Ia menambahkan bahwa ahli yang dilibatkan berasal dari Jakarta, dan sebelumnya penyidik juga telah memeriksa ahli psikologi.
"(Riska) Sudah, semua sudah kita periksa, terapis juga, pemilik terapis juga sudah periksa. Termasuk terapis-terapis yang lain juga sudah periksa juga," kata mantan Kasat Reskrim Polres Kampar itu.

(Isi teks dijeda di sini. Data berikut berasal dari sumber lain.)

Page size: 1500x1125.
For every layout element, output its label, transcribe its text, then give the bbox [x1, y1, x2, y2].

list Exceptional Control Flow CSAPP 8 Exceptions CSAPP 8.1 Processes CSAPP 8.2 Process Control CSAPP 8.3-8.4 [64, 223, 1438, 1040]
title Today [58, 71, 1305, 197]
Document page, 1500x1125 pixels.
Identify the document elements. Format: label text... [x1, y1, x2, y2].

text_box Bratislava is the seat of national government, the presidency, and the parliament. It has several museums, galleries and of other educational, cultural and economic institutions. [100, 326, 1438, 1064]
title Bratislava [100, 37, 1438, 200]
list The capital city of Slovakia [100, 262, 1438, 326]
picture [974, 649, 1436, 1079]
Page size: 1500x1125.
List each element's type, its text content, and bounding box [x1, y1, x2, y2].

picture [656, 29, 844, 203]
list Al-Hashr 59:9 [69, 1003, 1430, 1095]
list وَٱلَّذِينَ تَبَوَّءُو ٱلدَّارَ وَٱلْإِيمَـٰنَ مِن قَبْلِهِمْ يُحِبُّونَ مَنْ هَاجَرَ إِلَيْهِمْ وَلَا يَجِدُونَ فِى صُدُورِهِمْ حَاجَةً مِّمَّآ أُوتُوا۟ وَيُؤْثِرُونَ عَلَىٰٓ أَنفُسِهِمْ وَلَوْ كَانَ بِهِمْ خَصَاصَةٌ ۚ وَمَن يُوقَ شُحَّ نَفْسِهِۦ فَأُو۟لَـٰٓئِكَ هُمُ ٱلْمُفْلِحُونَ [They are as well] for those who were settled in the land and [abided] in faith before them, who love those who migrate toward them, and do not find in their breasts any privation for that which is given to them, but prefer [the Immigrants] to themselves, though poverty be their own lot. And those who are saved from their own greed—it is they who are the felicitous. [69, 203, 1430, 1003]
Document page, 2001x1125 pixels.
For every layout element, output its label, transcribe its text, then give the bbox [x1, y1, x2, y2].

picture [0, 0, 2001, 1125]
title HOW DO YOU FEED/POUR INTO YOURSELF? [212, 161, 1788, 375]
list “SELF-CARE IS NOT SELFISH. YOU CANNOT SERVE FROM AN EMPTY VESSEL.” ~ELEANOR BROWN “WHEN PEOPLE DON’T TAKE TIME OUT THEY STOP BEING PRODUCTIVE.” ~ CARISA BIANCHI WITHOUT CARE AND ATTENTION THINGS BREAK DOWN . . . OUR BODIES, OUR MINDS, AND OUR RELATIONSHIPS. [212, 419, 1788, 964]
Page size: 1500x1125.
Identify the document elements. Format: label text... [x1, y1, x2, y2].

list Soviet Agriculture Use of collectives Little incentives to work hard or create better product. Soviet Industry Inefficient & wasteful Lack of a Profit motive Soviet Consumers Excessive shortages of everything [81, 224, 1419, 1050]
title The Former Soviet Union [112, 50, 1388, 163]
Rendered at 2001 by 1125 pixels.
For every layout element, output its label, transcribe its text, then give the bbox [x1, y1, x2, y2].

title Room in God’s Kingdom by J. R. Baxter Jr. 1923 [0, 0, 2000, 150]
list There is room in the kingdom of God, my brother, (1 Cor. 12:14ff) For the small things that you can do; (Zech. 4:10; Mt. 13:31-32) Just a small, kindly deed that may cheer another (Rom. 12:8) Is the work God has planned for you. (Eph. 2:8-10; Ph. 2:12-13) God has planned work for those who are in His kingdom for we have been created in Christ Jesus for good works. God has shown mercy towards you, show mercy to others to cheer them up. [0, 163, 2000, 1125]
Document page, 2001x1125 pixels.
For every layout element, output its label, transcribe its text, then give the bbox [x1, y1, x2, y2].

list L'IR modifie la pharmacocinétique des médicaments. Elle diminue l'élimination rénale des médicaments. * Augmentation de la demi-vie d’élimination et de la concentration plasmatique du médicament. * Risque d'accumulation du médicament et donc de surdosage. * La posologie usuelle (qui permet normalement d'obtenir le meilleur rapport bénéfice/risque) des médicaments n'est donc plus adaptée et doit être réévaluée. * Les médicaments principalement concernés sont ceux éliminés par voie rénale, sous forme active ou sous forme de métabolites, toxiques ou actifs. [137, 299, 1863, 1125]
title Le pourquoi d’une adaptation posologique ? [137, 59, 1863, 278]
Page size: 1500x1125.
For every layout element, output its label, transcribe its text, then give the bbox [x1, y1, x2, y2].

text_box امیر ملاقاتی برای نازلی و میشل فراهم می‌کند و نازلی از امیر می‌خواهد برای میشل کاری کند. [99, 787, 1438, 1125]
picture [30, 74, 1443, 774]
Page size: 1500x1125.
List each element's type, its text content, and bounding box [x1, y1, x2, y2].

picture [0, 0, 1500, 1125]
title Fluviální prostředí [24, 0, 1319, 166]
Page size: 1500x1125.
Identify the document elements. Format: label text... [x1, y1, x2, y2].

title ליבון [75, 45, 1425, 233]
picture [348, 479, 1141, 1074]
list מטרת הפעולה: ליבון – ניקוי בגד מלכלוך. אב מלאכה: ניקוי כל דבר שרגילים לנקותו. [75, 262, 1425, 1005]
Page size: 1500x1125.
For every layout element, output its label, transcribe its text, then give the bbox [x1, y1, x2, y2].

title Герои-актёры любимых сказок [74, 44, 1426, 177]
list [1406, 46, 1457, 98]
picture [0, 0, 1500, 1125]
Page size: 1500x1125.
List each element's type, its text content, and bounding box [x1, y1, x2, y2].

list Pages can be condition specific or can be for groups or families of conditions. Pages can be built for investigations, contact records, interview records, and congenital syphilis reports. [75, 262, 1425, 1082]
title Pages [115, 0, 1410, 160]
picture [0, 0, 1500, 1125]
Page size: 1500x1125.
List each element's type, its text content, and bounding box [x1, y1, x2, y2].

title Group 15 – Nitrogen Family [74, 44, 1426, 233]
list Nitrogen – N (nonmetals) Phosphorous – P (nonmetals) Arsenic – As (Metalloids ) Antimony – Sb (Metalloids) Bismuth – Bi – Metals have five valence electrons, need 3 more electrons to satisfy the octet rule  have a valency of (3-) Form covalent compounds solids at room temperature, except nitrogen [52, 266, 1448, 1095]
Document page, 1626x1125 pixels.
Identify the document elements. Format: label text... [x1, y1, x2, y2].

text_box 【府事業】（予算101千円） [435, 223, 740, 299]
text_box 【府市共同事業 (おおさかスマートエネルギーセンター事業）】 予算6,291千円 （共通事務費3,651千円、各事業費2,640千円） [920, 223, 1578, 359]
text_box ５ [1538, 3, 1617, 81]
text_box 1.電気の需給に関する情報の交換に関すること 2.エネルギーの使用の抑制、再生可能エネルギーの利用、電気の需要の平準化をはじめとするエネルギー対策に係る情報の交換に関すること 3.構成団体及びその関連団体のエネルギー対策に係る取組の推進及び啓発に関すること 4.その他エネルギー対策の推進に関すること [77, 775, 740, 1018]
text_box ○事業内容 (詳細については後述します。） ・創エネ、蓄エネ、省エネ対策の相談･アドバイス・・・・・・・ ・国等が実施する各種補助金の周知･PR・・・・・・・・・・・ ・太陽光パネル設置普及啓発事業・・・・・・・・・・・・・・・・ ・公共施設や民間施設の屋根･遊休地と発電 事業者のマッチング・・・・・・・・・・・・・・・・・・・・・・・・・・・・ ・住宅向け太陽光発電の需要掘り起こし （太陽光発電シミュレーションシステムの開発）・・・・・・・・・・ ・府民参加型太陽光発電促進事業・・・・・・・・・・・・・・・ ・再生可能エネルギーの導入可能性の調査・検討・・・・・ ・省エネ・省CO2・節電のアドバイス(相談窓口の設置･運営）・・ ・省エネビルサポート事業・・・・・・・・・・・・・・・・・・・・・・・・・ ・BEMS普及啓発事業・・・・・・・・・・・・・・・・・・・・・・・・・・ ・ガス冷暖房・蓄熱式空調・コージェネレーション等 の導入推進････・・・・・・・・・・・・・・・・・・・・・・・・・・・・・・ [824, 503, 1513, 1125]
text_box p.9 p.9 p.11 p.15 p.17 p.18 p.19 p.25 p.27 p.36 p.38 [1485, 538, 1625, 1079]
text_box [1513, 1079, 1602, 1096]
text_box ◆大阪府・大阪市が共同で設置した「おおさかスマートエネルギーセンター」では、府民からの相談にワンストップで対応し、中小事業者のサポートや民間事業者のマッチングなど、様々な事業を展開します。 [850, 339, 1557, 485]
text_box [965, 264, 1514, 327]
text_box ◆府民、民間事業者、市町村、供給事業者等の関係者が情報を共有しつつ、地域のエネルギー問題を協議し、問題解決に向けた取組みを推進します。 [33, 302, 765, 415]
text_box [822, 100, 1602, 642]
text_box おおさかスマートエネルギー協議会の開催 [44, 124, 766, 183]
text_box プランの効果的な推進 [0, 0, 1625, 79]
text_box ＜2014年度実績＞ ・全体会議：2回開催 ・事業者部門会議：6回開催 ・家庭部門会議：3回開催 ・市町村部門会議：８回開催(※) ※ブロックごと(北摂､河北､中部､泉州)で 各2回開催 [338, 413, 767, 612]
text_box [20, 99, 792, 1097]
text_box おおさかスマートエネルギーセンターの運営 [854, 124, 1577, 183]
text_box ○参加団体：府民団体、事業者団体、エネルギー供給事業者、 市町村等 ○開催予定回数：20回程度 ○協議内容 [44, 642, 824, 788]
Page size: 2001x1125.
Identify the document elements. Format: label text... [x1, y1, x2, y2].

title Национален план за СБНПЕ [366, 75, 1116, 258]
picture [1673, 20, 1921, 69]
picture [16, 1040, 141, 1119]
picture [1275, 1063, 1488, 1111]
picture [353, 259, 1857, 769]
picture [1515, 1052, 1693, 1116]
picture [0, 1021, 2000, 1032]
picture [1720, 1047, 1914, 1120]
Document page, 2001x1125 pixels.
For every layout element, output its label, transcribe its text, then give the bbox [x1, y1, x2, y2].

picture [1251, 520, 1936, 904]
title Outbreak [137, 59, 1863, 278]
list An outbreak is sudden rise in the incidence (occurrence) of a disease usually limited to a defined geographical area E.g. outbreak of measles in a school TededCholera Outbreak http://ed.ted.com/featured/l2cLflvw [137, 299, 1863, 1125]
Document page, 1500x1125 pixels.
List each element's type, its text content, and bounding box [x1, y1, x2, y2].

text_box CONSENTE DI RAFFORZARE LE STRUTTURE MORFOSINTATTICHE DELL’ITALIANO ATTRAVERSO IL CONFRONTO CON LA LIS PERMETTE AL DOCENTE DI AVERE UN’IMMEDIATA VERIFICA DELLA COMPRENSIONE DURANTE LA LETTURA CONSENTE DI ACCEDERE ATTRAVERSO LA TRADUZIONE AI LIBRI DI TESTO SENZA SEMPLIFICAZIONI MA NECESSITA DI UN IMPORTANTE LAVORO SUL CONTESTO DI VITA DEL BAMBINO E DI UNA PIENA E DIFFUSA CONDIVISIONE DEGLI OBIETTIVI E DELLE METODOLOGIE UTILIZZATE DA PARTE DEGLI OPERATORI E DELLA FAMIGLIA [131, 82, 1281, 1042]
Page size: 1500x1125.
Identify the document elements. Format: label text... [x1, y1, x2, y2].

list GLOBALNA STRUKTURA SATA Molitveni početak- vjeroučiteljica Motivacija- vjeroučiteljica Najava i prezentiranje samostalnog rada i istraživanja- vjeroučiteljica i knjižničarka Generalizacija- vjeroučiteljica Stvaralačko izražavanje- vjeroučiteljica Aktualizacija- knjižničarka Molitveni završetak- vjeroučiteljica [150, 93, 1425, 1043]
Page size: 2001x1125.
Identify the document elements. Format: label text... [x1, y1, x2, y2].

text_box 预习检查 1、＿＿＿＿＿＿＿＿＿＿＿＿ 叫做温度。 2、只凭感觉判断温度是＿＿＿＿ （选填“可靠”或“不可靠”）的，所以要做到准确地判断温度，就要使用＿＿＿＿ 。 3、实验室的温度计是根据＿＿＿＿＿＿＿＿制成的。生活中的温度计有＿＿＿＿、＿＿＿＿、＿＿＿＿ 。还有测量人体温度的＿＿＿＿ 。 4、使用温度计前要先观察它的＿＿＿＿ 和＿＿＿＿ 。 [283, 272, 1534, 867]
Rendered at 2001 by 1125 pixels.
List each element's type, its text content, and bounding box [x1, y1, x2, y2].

Kompol Bery menegaskan bahwa proses masih berada pada tahap penyelidikan. "Sejauh ini masih proses penyelidikan karena ahli itu nanti yang menentukan apakah penanganan dia tersebut sudah sesuai prosedur atau tidak," sebut Kasat.
"Karena memang ada penanganan khusus yang dilakukan, ada agak menggunakan tekanan, ada yang tidak menggunakan tekanan. Itu yang mau kita sesuaikan dengan SOP-nya," sambungnya memungkasi.